My husband has been amazing and has literally kicked me out of bed three mornings a week to go for a jog, and made it possible for me to have more 'break' times. Which has really helped during the week. I feel I have a little system going that works.
However it always seems to come to an abrupt halt come Sunday. In short I dislike Sundays very much. Sacrament is stressful, I always end up taking the children out and making a scene, that's if we even make it to the beginning! I normally will end up taking them to nursery where they can play and I can try and catch bits of the talks through the noise! I really want to give scarement a shot every week as the oldest child needs to learn to be there. Not that Sacrament=playtime.

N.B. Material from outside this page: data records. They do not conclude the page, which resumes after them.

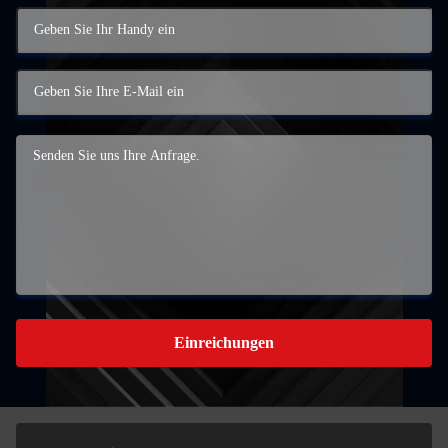
Einreichungen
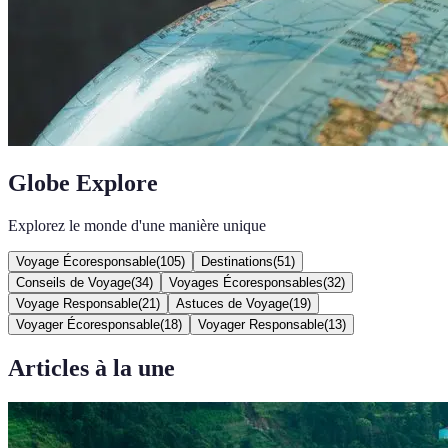
Globe Explore
Explorez le monde d'une manière unique
Voyage Écoresponsable
(
105
)
Destinations
(
51
)
Conseils de Voyage
(
34
)
Voyages Écoresponsables
(
32
)
Voyage Responsable
(
21
)
Astuces de Voyage
(
19
)
Voyager Écoresponsable
(
18
)
Voyager Responsable
(
13
)
Articles à la une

I've also been feeling like there is utterly no point in being there, I feel like I get nothing out of church bar stress, and the oldest child could just go with Dad and sit and play nicely, to put it bluntly I've lost all enthusiasm when it comes to the church
Please don't misunderstand me, I do believe it's true and I know what I should be doing, I just feel tired!
I'm sure I am not the first member who has felt this way, so PLEASE if anyone has any advice to kick start my Gospel self it would be gratefully apprieciated! I need to start gettings a little positive thought going rather than the negative dread I feel as Sunday approaches! More than anything, for my children to see their mother being a good example I need to be better about how I feel about my beliefs.